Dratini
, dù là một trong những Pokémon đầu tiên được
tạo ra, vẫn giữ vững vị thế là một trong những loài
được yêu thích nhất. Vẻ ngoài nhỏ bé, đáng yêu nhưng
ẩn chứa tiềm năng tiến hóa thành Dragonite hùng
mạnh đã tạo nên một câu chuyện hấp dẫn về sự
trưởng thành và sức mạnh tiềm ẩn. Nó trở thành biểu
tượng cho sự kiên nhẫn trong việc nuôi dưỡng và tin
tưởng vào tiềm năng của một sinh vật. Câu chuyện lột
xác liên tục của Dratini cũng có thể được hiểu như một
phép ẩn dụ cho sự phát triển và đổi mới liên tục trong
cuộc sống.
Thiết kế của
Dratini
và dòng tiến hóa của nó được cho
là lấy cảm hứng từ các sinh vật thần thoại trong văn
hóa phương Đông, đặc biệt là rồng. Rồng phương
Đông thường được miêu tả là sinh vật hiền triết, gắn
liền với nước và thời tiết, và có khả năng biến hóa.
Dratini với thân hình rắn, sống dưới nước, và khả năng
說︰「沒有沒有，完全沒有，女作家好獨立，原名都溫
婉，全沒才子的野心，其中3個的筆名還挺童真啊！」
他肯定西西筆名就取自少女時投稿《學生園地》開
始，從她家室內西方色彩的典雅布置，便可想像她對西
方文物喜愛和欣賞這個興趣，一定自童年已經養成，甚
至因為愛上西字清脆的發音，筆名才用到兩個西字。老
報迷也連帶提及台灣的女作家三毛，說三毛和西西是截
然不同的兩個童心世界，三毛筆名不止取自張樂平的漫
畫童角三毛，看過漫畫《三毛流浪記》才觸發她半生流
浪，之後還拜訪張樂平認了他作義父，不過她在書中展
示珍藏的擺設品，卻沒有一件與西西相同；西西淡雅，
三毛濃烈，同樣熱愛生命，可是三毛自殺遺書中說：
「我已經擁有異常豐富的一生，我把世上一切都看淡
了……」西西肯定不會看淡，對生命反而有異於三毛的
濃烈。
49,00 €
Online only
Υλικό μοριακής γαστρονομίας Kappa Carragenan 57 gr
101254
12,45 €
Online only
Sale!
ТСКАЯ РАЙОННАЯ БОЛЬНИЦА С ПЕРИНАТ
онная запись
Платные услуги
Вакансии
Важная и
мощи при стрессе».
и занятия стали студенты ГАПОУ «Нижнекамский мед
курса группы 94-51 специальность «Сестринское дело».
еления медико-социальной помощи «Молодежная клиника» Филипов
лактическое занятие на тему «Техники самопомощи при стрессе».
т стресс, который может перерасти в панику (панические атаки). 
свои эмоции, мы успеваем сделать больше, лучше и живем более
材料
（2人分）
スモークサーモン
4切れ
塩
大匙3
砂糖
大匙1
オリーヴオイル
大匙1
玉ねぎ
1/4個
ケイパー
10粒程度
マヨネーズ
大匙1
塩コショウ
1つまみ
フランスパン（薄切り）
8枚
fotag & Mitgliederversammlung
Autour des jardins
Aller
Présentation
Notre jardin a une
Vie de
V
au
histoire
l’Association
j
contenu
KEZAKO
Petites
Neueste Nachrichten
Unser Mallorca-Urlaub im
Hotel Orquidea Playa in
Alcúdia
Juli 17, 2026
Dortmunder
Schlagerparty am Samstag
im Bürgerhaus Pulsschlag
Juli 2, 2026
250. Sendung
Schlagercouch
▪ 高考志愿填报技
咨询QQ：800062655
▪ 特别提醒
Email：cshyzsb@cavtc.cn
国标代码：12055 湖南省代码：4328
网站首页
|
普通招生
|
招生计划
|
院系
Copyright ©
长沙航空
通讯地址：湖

What to work on:
From the first line through the last, repeat the entries exactly.

Result of this task:
Dratini
, dù là một trong những Pokémon đầu tiên được
tạo ra, vẫn giữ vững vị thế là một trong những loài
được yêu thích nhất. Vẻ ngoài nhỏ bé, đáng yêu nhưng
ẩn chứa tiềm năng tiến hóa thành Dragonite hùng
mạnh đã tạo nên một câu chuyện hấp dẫn về sự
trưởng thành và sức mạnh tiềm ẩn. Nó trở thành biểu
tượng cho sự kiên nhẫn trong việc nuôi dưỡng và tin
tưởng vào tiềm năng của một sinh vật. Câu chuyện lột
xác liên tục của Dratini cũng có thể được hiểu như một
phép ẩn dụ cho sự phát triển và đổi mới liên tục trong
cuộc sống.
Thiết kế của
Dratini
và dòng tiến hóa của nó được cho
là lấy cảm hứng từ các sinh vật thần thoại trong văn
hóa phương Đông, đặc biệt là rồng. Rồng phương
Đông thường được miêu tả là sinh vật hiền triết, gắn
liền với nước và thời tiết, và có khả năng biến hóa.
Dratini với thân hình rắn, sống dưới nước, và khả năng
說︰「沒有沒有，完全沒有，女作家好獨立，原名都溫
婉，全沒才子的野心，其中3個的筆名還挺童真啊！」
他肯定西西筆名就取自少女時投稿《學生園地》開
始，從她家室內西方色彩的典雅布置，便可想像她對西
方文物喜愛和欣賞這個興趣，一定自童年已經養成，甚
至因為愛上西字清脆的發音，筆名才用到兩個西字。老
報迷也連帶提及台灣的女作家三毛，說三毛和西西是截
然不同的兩個童心世界，三毛筆名不止取自張樂平的漫
畫童角三毛，看過漫畫《三毛流浪記》才觸發她半生流
浪，之後還拜訪張樂平認了他作義父，不過她在書中展
示珍藏的擺設品，卻沒有一件與西西相同；西西淡雅，
三毛濃烈，同樣熱愛生命，可是三毛自殺遺書中說：
「我已經擁有異常豐富的一生，我把世上一切都看淡
了……」西西肯定不會看淡，對生命反而有異於三毛的
濃烈。
49,00 €
Online only
Υλικό μοριακής γαστρονομίας Kappa Carragenan 57 gr
101254
12,45 €
Online only
Sale!
ТСКАЯ РАЙОННАЯ БОЛЬНИЦА С ПЕРИНАТ
онная запись
Платные услуги
Вакансии
Важная и
мощи при стрессе».
и занятия стали студенты ГАПОУ «Нижнекамский мед
курса группы 94-51 специальность «Сестринское дело».
еления медико-социальной помощи «Молодежная клиника» Филипов
лактическое занятие на тему «Техники самопомощи при стрессе».
т стресс, который может перерасти в панику (панические атаки). 
свои эмоции, мы успеваем сделать больше, лучше и живем более
材料
（2人分）
スモークサーモン
4切れ
塩
大匙3
砂糖
大匙1
オリーヴオイル
大匙1
玉ねぎ
1/4個
ケイパー
10粒程度
マヨネーズ
大匙1
塩コショウ
1つまみ
フランスパン（薄切り）
8枚
fotag & Mitgliederversammlung
Autour des jardins
Aller
Présentation
Notre jardin a une
Vie de
V
au
histoire
l’Association
j
contenu
KEZAKO
Petites
Neueste Nachrichten
Unser Mallorca-Urlaub im
Hotel Orquidea Playa in
Alcúdia
Juli 17, 2026
Dortmunder
Schlagerparty am Samstag
im Bürgerhaus Pulsschlag
Juli 2, 2026
250. Sendung
Schlagercouch
▪ 高考志愿填报技
咨询QQ：800062655
▪ 特别提醒
Email：cshyzsb@cavtc.cn
国标代码：12055 湖南省代码：4328
网站首页
|
普通招生
|
招生计划
|
院系
Copyright ©
长沙航空
通讯地址：湖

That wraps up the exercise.